Análoga sencillez posee la poética de las 15 fotografías que cuelgan en el muro de la derecha. Un desplazamiento en tren se convierte en obra mediante imágenes muy básicas que hablan de los diversos espacios-entorno y las diferentes cadencias del tiempo que alternan sin orden alguno durante un viaje y hacen que la atención salte del paisaje, quizá monótono, a los pliegues de las cortinillas, los brillos del marco de la ventana o el auricular o la botella de agua abandonados en el asiento. Puede que la intención sea recoger esa alternancia, como hicieron las fotos de Huebler en la célebre January Show (uno de los puntos de arranque del arte conceptual) o las que solía tomar Sol Lewitt durante sus paseos entre dos localidades italianas. Era un modo de enfriar la mitología del viaje en beneficio de las ideas que genera la sucesión de espacios y tiempos. Aunque a la vista del catálogo de la muestra (concebido casi como libro de artista), en las fotografías de Talgo (es el título de la serie) puede haber puntos de apoyo o arranque para las obras, ya comentadas, que en la sala cuelgan frente a ellas. Si es así, harían pensar en esas fotos de Juan Uslé que indagan colores y texturas análogas a las de sus cuadros.

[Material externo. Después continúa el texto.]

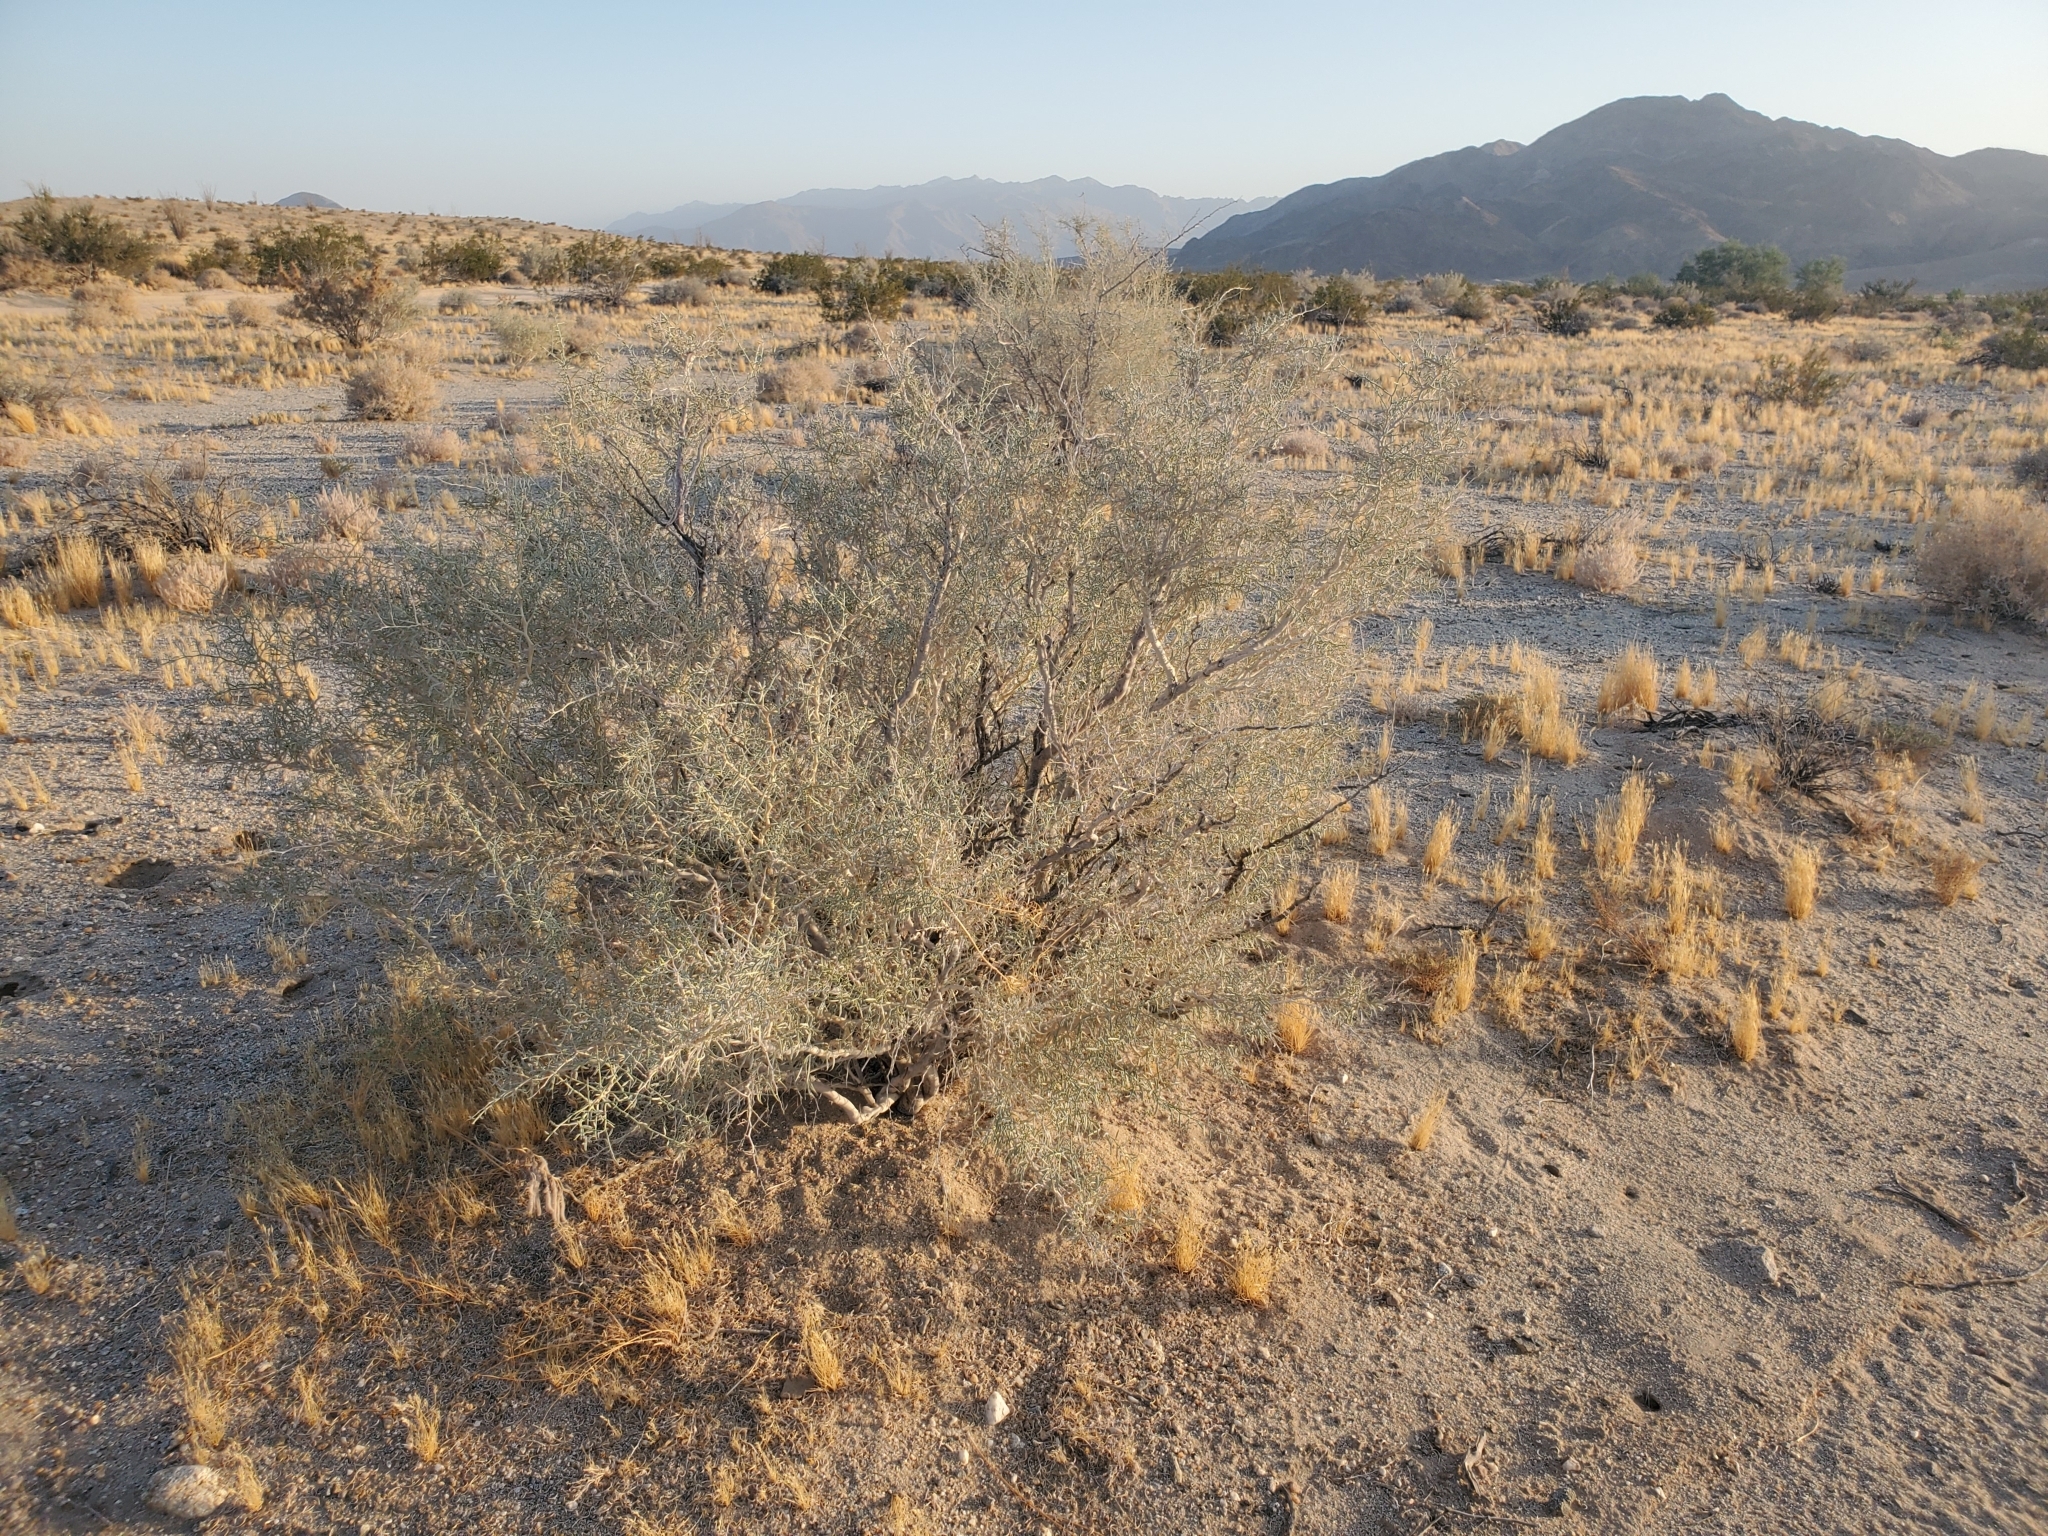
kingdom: Plantae
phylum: Tracheophyta
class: Magnoliopsida
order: Fabales
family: Fabaceae
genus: Psorothamnus
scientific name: Psorothamnus schottii
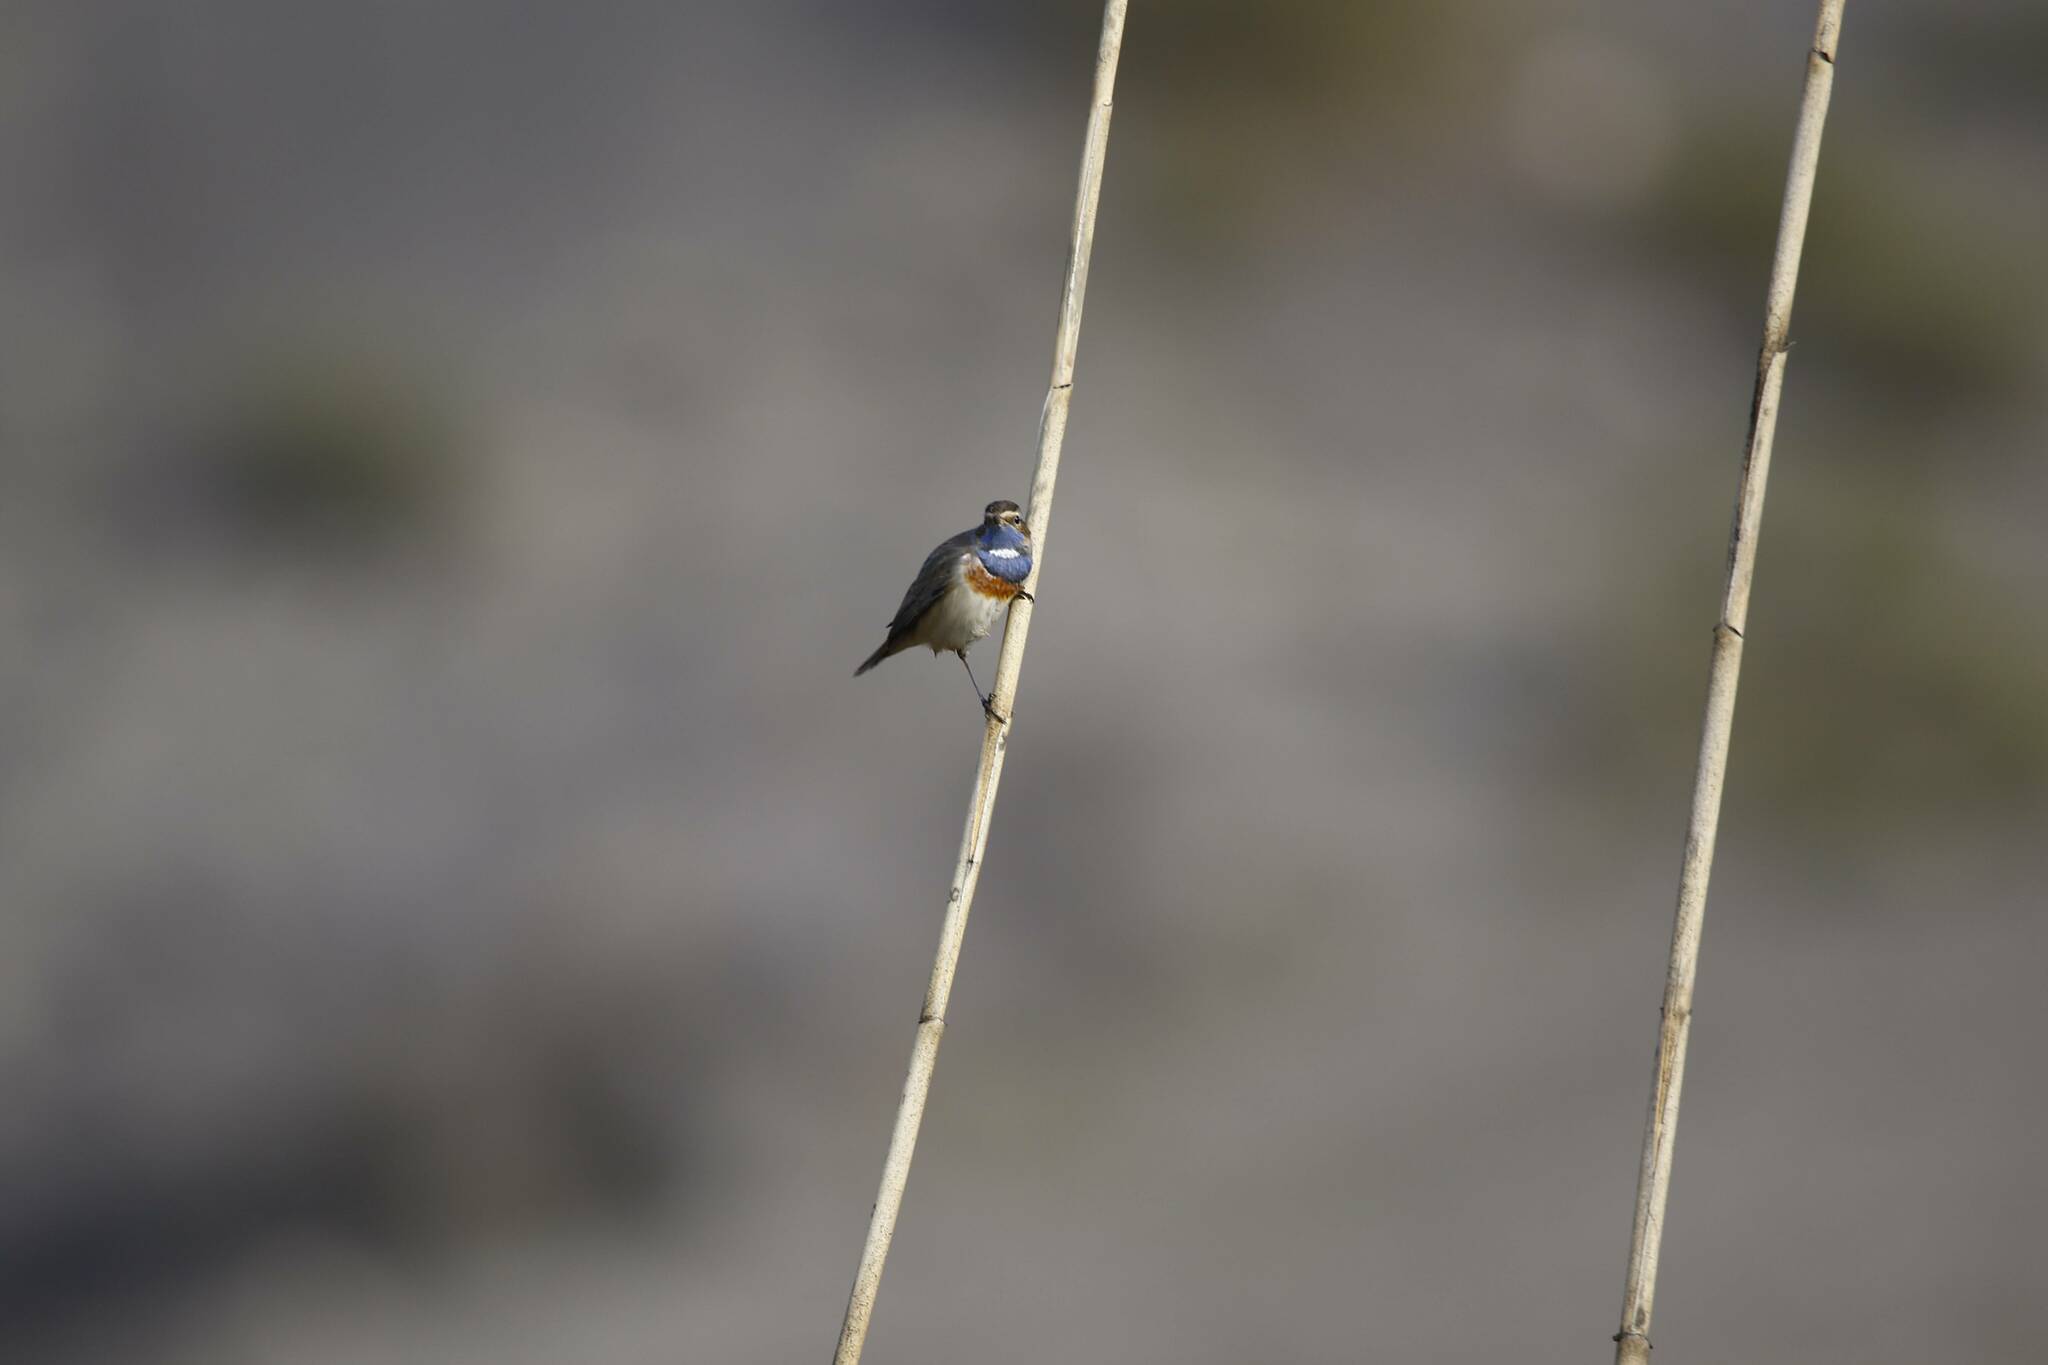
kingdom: Animalia
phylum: Chordata
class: Aves
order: Passeriformes
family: Muscicapidae
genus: Luscinia
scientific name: Luscinia svecica
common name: Bluethroat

En cualquier caso, estas fotografías parecen perseguir una desacralización del arte. Si los grandes papeles de la serie Carpet avisan de la materialidad de la pintura (sin renunciar a su capacidad de afinar la sensibilidad y despertar la fantasía), las imágenes de Talgo suprimen el mito del genio y sugieren que la llamada creación artística es, como decía Joseph Beuys, competencia y capacidad de cualquier ser humano. Todos tenemos nuestro museo imaginario compuesto, no necesariamente de obras maestras del arte universal, como lo pensara Malraux, sino por aquellas imágenes que fijó la fantasía y guardó la memoria para desplegarlas después teñidas de viejos afectos.

Parecido sentido tienen las bolas de snooker que, mezcladas con alguna naranja, andan esparcidas por el suelo de la galería. En principio podrían estar cerca de las salidas de tono de Marcel Duchamp, cuando, en la exposición surrealista de Nueva York (1942), tensó a lo largo y ancho de la muestra hilos de cáñamo que impedían la contemplación convencional de las obras. Pero aquí la intención es otra: es una tácita invitación al espectador. Cuando éste, casi a hurtadillas, da un puntapié a una de las bolas, está haciendo espacio (puesto que modifica el de la sala) y lo hace como quien juega: dos maneras de hacer arte. Las bolas de snooker completan cuanto sugieren las demás piezas comentadas: incitan al espectador. Son obras que, más que dejarse admirar, invitan a desempolvar la imaginación cuyo ejercicio fácilmente olvidamos en la vida cotidiana.